How to find Unordered elements from a partially ordered list?

Question

I have a List of which most of the elements are ordered based on a field title . Some of the elements are not ordered. I need to identify which elements are not sorted.

Following class is used to define the elements of the List :

public class Doc {
    String docOid;
    String title;

    private Doc(String docOid, String title) {
        this.docOid = docOid;
        this.title = title;
    }
}

The logic I have written is this:

//List<Doc> docs = given partially ordered list
List<String> oids = new ArrayList<>();

for (int i = 0; i < docs.size(); i++) {
    Doc doc = docs.get(i);
    Doc faildDoc = null;

    for (int j = 0; j < i; j++) {
        Doc prevDoc = docs.get(j);

        if (prevDoc.title != null && doc.title != null) {
            int compare = collator.compare(prevDoc.title, doc.title); // For comparing I have used Collator

            if (compare > 0) {
                faildDoc = prevDoc;
                break;
            }
        }
    }

    if (faildDoc != null) {
        if (!oids.contains(faildDoc.docOid)) {
            oids.add(faildDoc.docOid);
            System.out.println(faildDoc.docOid);
        }
    }                       
}

After the execution when I'm validating the result visually I can see the logic is not yielding the correct result.

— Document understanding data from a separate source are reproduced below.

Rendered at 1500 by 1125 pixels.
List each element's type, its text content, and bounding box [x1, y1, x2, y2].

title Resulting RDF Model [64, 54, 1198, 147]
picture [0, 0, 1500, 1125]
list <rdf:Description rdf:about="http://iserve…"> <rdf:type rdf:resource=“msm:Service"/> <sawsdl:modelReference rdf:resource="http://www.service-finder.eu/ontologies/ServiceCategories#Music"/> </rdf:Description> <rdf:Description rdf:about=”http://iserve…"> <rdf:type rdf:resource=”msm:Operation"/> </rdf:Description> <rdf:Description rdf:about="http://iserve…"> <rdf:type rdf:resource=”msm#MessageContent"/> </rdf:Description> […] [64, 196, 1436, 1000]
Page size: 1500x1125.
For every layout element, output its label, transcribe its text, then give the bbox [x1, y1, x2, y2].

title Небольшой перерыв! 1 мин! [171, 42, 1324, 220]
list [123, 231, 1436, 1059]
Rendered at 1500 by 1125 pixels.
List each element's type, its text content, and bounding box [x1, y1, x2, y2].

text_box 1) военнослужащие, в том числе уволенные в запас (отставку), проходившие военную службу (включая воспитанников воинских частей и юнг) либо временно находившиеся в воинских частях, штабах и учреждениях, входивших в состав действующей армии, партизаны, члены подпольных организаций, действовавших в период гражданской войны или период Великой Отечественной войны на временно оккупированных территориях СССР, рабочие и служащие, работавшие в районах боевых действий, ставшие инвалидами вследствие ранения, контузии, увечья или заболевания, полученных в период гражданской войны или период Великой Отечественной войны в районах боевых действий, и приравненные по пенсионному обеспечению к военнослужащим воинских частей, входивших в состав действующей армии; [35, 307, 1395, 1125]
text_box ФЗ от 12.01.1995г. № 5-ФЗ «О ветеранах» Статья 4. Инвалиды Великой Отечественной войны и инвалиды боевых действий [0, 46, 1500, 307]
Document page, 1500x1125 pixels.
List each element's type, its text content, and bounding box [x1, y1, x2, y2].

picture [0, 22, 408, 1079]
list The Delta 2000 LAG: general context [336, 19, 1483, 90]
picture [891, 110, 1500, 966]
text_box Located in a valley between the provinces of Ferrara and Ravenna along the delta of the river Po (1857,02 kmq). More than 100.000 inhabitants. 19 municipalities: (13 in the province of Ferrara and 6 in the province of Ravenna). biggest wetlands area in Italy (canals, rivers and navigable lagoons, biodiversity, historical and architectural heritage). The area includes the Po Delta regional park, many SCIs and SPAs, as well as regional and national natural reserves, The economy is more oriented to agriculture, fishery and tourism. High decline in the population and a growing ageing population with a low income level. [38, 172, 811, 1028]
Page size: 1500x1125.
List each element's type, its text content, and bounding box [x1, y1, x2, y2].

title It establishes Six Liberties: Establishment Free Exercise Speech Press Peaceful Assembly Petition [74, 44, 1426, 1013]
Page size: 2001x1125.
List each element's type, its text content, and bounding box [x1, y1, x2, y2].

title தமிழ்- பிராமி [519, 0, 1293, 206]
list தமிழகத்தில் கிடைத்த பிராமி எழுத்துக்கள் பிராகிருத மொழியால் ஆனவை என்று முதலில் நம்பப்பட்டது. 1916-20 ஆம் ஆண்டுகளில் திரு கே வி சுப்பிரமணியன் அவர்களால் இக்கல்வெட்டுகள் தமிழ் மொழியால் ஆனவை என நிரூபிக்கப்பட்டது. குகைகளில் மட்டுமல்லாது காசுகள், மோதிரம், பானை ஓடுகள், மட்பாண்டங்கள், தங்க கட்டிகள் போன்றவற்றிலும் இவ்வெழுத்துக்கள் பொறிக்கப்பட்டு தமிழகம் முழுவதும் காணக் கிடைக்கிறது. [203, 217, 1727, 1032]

Any suggestion would be very helpful.

Following is a sample of the current result:

User Guide Metered Smart //<--Ordered
User Guide, Network Management Card  //<--Ordered
User Guide. GPRS Modem //<--Ordered
Simulation sub-base //<--Un ordered
Vent Hood Installation //<--Ordered
Vented Pullbox Installation //<--Ordered

If the samples were correctly ordered then that would be:

Simulation sub-base 
User Guide Metered Smart 
User Guide, Network Management Card  
User Guide. GPRS Modem 
Vent Hood Installation 
Vented Pullbox Installation 

So I need to find that

Simulation sub-base //<--Un ordered

is not ordered.

Answer 1

You do not need two for loops to find the defects inside your list. You can just move from one correct element to the next correct one. Here is it outlined in pseudo code:

lastCorrect = list.get(0);
for (int i = 1; i < list.size(); i++) {
    current = list.get(i);
    if (inCorrectOrder(lastCorrect, current)) {
        lastCorrect = current;
    } else {
        defects.add(current);
    }
}

Some notes about the solution:

1. i starts at one, not zero
2. lastCorrect is initially the first element, because it is always correct
3. lastCorrect is only moved when the order of this and current element is correct
4. defects contains all the unsorted elements at the end

Answer 2

This is not well defined what does it mean "unordered" element. Because, for instance, in such sequence it is not clear: is " C " element "unordered" or not?

A E F A B C D

For this particular issue I can suggest you two ways.

First one is quite radical: you have to create a copy of the list, sort it, and then compare each element from old list with an element on the same position in the new list. If elements are different, hence the element is unordered.

In your particular algorithm (though I do not quite understand what exactly you want to achieve with it), you probably have to change the sign in your if statement, or use standard String comparator:

  int compare = doc.title.compareTo(prevDoc.title);